When I decided to write about myself of course the question arose: am I then to write about Hartley? Of course, I thought, I must write about Hartley, since that is the most important thing in my life. And yet how can I, what style can I adopt or master worthy of such a sacred tale, and would not the attempt to relive those events upset me to some intolerable degree? Or would it be simply a sacrilege? Or suppose I were to get the wrong tone, making the marvellous merely grotesque? It might be better to tell my life without mentioning Hartley, even though this omission would amount to a gross lie. Can one, in such a self-portrait, omit something which affected one’s whole being and which one has thought of every day of one’s life? ‘Every day’ exaggerates, but not much. I do not need to ‘recall’ Hartley, she is here. She is my end and my beginning, she is alpha and omega.
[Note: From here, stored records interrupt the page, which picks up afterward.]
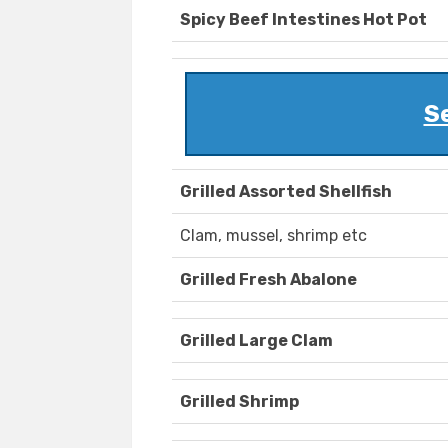
Spicy Beef Intestines Hot Pot
S
Grilled Assorted Shellfish
Clam, mussel, shrimp etc
Grilled Fresh Abalone
Grilled Large Clam
Grilled Shrimp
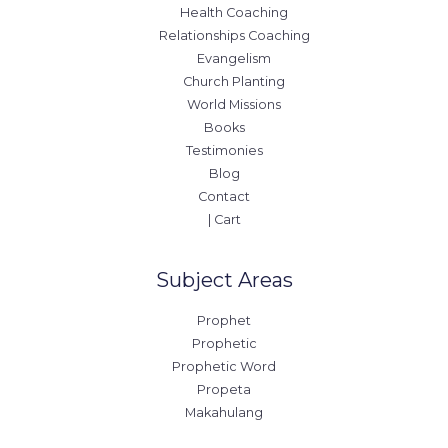
Health Coaching
Relationships Coaching
Evangelism
Church Planting
World Missions
Books
Testimonies
Blog
Contact
| Cart
Subject Areas
Prophet
Prophetic
Prophetic Word
Propeta
Makahulang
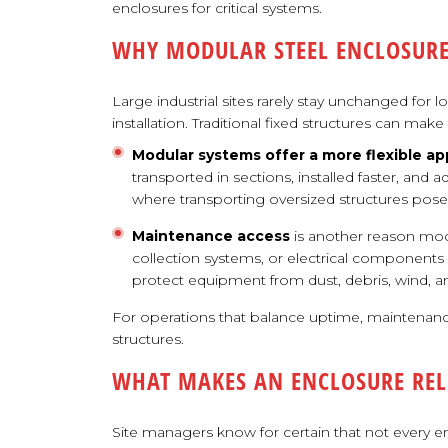
enclosures for critical systems.
WHY MODULAR STEEL ENCLOSURE
Large industrial sites rarely stay unchanged for l
installation. Traditional fixed structures can m
Modular systems offer a more flexible ap
transported in sections, installed faster, and 
where transporting oversized structures poses
Maintenance access
is another reason mod
collection systems, or electrical component
protect equipment from dust, debris, wind, a
For operations that balance uptime, maintenance
structures.
WHAT MAKES AN ENCLOSURE REL
Site managers know for certain that not every en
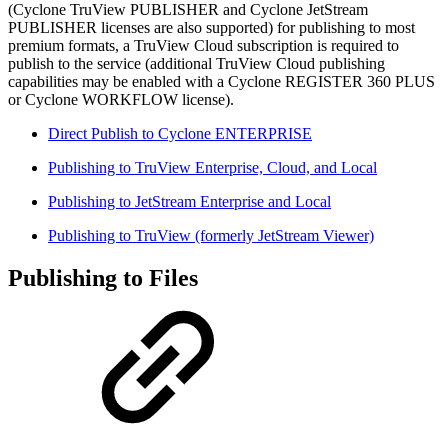
(Cyclone TruView PUBLISHER and Cyclone JetStream
PUBLISHER licenses are also supported) for publishing to most
premium formats, a TruView Cloud subscription is required to
publish to the service (additional TruView Cloud publishing
capabilities may be enabled with a Cyclone REGISTER 360 PLUS
or Cyclone WORKFLOW license).
Direct Publish to Cyclone ENTERPRISE
Publishing to TruView Enterprise, Cloud, and Local
Publishing to JetStream Enterprise and Local
Publishing to TruView (formerly JetStream Viewer)
Publishing to Files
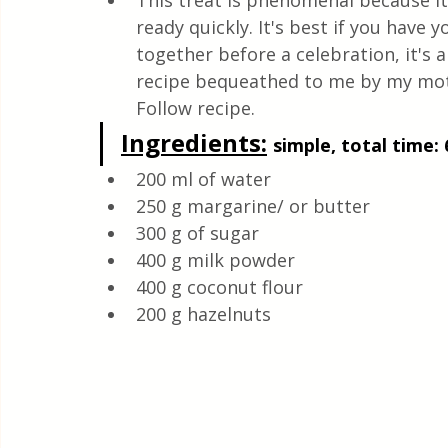
This treat is phenomenal because it'
Health & Natural medicine
ready quickly. It's best if you hav
together before a celebration, it's a
recipe bequeathed to me by my mothe
Follow recipe.
Ingredients:
simple, total time: 
200 ml of water
250 g margarine/ or butter
300 g of sugar
400 g milk powder
400 g coconut flour
200 g hazelnuts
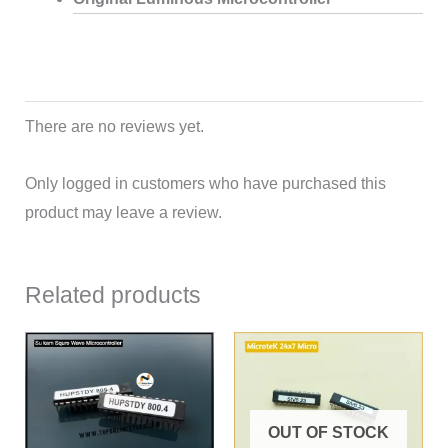
There are no reviews yet.
Only logged in customers who have purchased this
product may leave a review.
Related products
OUT OF STOCK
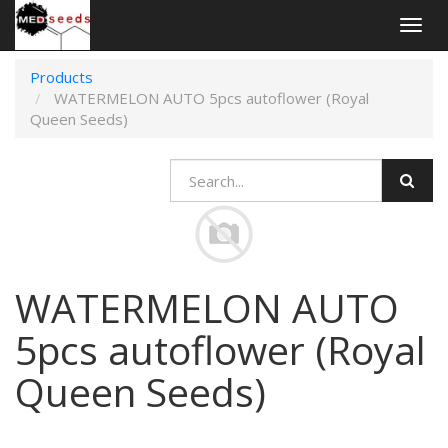
Togg
navig
Products
WATERMELON AUTO 5pcs autoflower (Royal
Queen Seeds)
WATERMELON AUTO
5pcs autoflower (Royal
Queen Seeds)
I thought it better to draw a veil over this question, which was starting to worry me too much. I decided simply to write and to see if I could somehow approach, or find that I had approached, the vast subject of Hartley. And, just as I found myself unexpectedly and spontaneously writing ‘My paternal grandfather was a market gardener in Lincolnshire’, so now I find that, wandering in my cavern, I have in fact come near to the great light-source and am ready to speak about my first love. But what can I say? I feel just as suddenly tongue-tied. My first love, and also my only love. All the best, even Clement, have been shadows by comparison. The necessity of this seems, in my own case, so great that I find it hard to imagine that it is not so with everyone. On n’aime qu’une fois, la première.

Her name was Mary Hartley Smith. How quickly, readily I write it down. Yet my heart beats fast too. Oh my God. Mary Hartley Smith.
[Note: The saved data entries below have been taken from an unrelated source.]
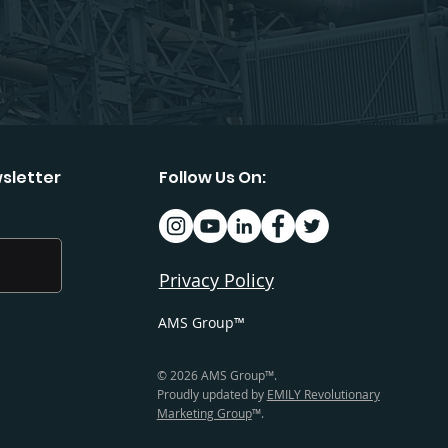
sletter
Follow Us On:
Privacy Policy
AMS Group™
© 2026 AMS Group™.
Proudly updated by
EMILY Revolutionary
Marketing Group
™.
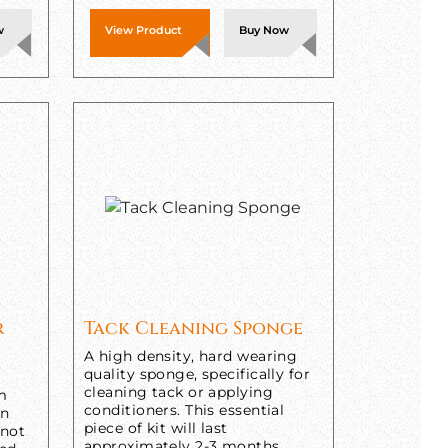
w
View Product
Buy Now
r
Tack Cleaning Sponge
A high density, hard wearing
quality sponge, specifically for
cleaning tack or applying
om
conditioners. This essential
in
piece of kit will last
 not
approximately 2-3 months,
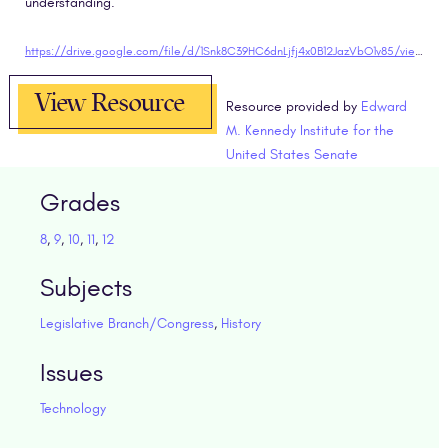
understanding.
https://drive.google.com/file/d/1Snk8C39HC6dnLjfj4x0B12JazVbO1v85/view?usp=sharing" target="blank
View Resource
Resource provided by
Edward
M. Kennedy Institute for the
United States Senate
Grades
8
,
9
,
10
,
11
,
12
Subjects
Legislative Branch/Congress
,
History
Issues
Technology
That is the heading of the story then. But really I cannot tell the story. I will write some notes for the story and perhaps never tell it. Or indeed it may be untellable, since there are hardly any ‘events’ in it, only feelings, the feelings of a child, of a youth, of a young man, nebulous and holy and stronger than anything in the whole of life. I can scarcely remember a time when I did not know Hartley. I went to a school for boys only, but the girls’ school was nearby next door and we saw the girls all the time. As there were a lot of Marys around in those days she was always known as ‘Hartley’ and that was somehow very much her name. We paired off early on, but merrily, childishly, and without any deep shaking emotions, as far as I can remember, in those earliest days. When we were about twelve the emotions began. They puzzled us, amazed us. They shook us as terriers shake rats. To say we were ‘in love’, that vague weakened phrase, cannot express it. We loved each other, we lived in each other, through each other, by each other. We were each other. Why was it such pure unadulterated pain?

It is odd that I now write down (and will not change) the word ‘pain’, for of course what it was was pure joy. Perhaps the point is that whatever it was it was extreme and pure. (I am told that a blindfolded man cannot distinguish severe burning from severe freezing.) Or perhaps at that age emotions tend to be felt as pains because they are not lightened by reflection. Everything becomes dread and fear, and the more wonderful and the more joyful, the more dread and the more fear. But let me repeat that this was not reflection, not thought. I did not harbour intelligent doubts about whether Hartley would go on loving me, naturally I knew that she was mine forever. But as we closed our eyes upon tears of joy there was cosmic dread.